__Problem to work on__.
Your job with the data below is to output exactly the lines from the one holding "adenocarcinoma (colorectal) reveals" down to the one holding "image is of", both included, and no others.

__Data excerpts__.
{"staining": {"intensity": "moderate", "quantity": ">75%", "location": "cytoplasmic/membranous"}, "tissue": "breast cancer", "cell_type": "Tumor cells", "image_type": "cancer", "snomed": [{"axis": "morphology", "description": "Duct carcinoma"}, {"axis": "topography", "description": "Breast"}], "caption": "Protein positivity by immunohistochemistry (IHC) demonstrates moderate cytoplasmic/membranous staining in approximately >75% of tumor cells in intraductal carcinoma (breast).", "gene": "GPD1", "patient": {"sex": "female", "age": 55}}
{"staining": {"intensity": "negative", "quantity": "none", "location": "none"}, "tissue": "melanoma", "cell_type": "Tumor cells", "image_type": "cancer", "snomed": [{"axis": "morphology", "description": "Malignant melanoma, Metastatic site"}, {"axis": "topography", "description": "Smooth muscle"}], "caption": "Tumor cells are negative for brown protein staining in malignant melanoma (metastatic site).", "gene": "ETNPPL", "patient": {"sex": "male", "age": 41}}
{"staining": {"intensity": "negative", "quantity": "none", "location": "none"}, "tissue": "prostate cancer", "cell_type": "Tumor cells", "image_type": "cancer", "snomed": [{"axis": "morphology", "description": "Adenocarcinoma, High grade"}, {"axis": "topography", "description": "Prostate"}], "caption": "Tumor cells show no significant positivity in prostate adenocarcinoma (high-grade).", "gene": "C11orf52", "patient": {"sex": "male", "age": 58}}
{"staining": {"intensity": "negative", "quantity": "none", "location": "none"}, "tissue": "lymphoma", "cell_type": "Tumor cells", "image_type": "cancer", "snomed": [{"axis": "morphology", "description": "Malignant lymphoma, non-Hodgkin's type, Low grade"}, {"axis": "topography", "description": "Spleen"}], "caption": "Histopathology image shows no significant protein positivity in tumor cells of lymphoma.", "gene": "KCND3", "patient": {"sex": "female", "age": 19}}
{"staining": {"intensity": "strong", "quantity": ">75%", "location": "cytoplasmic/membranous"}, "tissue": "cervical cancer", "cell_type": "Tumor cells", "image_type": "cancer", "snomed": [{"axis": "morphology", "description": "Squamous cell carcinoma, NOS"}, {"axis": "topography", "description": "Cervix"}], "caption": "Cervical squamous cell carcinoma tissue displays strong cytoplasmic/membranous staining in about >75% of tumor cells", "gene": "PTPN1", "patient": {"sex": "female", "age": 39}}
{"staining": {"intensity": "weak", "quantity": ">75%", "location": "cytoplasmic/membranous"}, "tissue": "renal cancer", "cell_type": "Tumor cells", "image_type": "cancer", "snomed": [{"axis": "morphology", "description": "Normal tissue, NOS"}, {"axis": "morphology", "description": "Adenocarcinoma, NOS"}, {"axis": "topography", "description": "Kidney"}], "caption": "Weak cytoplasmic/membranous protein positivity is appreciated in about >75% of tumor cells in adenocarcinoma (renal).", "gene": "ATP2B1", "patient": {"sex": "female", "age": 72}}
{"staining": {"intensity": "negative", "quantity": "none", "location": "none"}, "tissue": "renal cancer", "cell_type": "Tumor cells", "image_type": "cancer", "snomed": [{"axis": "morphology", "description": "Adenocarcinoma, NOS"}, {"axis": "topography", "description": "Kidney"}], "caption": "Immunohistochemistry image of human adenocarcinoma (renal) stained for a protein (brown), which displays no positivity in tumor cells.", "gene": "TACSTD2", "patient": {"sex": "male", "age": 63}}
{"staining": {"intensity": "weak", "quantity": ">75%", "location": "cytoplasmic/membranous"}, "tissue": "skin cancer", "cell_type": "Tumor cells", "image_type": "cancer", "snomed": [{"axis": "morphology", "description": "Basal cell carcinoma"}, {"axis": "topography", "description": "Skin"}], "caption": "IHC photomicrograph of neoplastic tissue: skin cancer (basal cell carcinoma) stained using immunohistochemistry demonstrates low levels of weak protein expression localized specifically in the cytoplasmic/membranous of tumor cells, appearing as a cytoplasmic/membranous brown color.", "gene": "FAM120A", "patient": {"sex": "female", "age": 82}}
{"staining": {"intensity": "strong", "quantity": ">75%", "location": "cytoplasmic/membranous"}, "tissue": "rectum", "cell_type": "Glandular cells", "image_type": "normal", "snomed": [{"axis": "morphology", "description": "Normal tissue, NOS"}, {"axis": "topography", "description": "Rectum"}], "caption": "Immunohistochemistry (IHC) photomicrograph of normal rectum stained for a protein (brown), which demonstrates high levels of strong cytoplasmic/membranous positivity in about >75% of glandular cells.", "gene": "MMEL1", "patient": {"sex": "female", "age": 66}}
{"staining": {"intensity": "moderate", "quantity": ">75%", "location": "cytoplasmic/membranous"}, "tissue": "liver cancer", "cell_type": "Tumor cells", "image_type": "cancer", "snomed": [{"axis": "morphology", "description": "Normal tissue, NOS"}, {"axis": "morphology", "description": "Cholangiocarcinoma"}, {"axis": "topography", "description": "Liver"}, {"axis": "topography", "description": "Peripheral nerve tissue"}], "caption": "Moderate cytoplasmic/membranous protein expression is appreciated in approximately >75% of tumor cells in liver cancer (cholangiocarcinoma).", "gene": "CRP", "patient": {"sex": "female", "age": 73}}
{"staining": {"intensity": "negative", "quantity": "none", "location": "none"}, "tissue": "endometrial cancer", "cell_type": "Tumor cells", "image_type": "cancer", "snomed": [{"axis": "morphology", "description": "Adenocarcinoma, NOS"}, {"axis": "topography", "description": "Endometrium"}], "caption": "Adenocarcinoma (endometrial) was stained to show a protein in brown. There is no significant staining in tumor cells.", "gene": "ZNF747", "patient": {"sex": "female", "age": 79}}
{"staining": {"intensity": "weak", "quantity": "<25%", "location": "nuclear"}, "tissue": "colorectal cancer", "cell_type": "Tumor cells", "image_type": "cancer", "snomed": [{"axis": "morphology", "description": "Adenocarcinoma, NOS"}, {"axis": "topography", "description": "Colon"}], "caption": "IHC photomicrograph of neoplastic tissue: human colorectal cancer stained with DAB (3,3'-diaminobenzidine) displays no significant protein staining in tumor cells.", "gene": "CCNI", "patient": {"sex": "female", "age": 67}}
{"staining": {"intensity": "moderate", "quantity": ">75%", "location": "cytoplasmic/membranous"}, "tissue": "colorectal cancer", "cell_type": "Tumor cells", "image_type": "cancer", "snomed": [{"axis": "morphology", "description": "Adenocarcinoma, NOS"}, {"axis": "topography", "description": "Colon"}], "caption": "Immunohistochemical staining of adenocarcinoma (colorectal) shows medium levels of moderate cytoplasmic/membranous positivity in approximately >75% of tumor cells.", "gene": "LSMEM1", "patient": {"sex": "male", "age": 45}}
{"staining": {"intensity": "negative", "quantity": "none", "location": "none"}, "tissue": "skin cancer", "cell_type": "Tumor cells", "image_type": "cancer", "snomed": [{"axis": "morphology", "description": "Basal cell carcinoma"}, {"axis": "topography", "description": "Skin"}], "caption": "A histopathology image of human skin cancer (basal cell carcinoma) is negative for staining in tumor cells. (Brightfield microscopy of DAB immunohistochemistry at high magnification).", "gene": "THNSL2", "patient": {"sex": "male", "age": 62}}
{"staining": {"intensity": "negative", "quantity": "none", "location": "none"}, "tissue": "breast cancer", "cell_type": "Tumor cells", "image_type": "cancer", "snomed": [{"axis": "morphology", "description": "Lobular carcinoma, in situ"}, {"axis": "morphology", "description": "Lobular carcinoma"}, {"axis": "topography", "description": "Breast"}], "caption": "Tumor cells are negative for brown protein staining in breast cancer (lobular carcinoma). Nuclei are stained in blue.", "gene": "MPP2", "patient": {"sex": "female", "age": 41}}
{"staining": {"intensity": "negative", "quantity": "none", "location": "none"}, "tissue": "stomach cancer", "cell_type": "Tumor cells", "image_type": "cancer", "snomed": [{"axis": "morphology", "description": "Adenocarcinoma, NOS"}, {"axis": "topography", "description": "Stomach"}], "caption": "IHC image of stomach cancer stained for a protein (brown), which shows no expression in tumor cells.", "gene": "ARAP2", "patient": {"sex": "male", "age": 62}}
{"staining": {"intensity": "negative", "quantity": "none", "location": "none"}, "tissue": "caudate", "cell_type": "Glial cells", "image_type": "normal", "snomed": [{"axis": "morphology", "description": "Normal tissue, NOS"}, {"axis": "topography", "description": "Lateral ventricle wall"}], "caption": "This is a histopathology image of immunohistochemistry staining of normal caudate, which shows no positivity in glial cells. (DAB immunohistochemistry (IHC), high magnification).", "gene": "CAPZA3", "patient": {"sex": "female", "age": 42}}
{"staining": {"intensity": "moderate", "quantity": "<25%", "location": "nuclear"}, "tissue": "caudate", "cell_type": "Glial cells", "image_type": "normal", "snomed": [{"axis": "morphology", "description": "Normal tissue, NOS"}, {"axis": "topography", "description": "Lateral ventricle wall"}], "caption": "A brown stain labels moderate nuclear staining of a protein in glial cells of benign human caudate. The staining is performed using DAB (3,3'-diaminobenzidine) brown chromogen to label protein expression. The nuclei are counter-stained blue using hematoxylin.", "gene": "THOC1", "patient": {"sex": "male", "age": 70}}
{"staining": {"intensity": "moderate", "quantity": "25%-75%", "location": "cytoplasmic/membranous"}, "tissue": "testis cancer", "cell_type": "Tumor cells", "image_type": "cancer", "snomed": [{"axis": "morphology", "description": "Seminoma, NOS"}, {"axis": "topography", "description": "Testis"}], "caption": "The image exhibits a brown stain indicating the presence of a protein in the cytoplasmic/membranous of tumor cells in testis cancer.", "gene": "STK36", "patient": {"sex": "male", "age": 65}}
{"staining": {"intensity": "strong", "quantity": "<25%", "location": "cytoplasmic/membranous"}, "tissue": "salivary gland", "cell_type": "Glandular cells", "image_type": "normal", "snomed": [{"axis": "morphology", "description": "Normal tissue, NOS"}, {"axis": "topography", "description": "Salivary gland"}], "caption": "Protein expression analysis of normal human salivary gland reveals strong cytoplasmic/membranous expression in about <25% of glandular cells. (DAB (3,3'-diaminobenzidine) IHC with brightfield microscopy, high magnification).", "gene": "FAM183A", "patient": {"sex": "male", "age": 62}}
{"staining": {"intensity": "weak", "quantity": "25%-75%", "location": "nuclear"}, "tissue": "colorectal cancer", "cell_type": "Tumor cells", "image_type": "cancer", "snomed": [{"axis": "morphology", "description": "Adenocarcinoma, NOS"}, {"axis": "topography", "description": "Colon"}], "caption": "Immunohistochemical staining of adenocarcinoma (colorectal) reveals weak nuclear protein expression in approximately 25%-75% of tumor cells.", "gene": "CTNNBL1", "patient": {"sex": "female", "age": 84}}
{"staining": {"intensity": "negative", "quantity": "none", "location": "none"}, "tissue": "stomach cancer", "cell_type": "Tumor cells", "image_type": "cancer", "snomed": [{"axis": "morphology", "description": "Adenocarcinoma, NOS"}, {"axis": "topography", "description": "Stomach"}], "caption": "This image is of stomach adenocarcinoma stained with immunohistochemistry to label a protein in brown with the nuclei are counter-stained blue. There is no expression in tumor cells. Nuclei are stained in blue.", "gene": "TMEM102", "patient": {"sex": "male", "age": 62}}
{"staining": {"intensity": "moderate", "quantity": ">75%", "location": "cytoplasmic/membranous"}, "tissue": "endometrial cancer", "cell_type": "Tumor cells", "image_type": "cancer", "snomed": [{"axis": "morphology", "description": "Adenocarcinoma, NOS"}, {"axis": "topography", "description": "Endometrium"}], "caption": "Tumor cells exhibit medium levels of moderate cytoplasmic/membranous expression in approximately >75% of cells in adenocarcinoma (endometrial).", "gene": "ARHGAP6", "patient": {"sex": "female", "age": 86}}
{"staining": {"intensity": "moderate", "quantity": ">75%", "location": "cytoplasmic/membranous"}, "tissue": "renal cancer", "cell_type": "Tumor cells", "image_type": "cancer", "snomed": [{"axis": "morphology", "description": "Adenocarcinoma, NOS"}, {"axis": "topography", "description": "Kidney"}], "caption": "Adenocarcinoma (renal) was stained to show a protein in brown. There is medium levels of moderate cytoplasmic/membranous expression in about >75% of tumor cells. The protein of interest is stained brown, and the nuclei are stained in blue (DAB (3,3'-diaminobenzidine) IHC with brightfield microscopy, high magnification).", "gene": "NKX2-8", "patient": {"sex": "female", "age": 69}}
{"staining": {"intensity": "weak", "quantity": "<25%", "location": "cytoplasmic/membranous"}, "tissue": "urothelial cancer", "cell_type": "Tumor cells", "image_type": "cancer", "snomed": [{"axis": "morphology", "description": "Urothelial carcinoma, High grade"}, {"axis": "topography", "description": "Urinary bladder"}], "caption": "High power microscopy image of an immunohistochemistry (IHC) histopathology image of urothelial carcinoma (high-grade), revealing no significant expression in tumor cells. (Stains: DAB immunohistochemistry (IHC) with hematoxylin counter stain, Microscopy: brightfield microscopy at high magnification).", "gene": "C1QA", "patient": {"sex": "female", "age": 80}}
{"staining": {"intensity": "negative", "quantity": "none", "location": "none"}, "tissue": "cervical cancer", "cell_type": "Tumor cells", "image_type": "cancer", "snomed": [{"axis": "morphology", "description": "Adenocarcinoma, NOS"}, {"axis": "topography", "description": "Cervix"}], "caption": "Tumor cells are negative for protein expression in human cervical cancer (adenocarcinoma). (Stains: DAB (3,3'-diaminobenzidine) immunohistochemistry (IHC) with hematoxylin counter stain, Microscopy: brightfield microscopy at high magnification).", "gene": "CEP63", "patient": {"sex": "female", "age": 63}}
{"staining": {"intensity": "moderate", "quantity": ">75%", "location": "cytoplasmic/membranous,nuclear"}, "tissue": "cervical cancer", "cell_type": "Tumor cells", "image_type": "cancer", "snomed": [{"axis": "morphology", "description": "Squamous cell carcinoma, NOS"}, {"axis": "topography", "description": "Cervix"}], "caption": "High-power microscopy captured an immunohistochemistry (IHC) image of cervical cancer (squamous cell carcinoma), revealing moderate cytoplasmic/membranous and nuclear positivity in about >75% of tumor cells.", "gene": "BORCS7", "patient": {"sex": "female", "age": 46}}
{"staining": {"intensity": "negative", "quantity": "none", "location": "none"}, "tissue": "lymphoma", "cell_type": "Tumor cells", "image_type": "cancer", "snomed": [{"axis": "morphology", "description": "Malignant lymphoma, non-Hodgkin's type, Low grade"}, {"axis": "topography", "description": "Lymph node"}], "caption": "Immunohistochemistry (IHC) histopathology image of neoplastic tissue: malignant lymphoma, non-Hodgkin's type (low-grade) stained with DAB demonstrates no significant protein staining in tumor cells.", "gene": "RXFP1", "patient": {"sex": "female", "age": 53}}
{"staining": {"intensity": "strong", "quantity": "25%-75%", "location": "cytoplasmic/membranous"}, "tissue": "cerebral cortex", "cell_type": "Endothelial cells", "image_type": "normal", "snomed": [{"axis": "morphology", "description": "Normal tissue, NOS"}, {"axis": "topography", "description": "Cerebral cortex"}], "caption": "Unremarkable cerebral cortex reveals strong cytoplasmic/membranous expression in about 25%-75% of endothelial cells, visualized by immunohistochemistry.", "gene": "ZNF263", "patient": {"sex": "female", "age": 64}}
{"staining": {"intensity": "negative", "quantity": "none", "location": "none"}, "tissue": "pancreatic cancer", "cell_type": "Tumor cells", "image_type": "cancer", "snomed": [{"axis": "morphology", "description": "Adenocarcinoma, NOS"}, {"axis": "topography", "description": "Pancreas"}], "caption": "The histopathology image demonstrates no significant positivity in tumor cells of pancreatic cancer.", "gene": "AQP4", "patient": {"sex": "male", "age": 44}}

__Result of this task__.
{"staining": {"intensity": "weak", "quantity": "25%-75%", "location": "nuclear"}, "tissue": "colorectal cancer", "cell_type": "Tumor cells", "image_type": "cancer", "snomed": [{"axis": "morphology", "description": "Adenocarcinoma, NOS"}, {"axis": "topography", "description": "Colon"}], "caption": "Immunohistochemical staining of adenocarcinoma (colorectal) reveals weak nuclear protein expression in approximately 25%-75% of tumor cells.", "gene": "CTNNBL1", "patient": {"sex": "female", "age": 84}}
{"staining": {"intensity": "negative", "quantity": "none", "location": "none"}, "tissue": "stomach cancer", "cell_type": "Tumor cells", "image_type": "cancer", "snomed": [{"axis": "morphology", "description": "Adenocarcinoma, NOS"}, {"axis": "topography", "description": "Stomach"}], "caption": "This image is of stomach adenocarcinoma stained with immunohistochemistry to label a protein in brown with the nuclei are counter-stained blue. There is no expression in tumor cells. Nuclei are stained in blue.", "gene": "TMEM102", "patient": {"sex": "male", "age": 62}}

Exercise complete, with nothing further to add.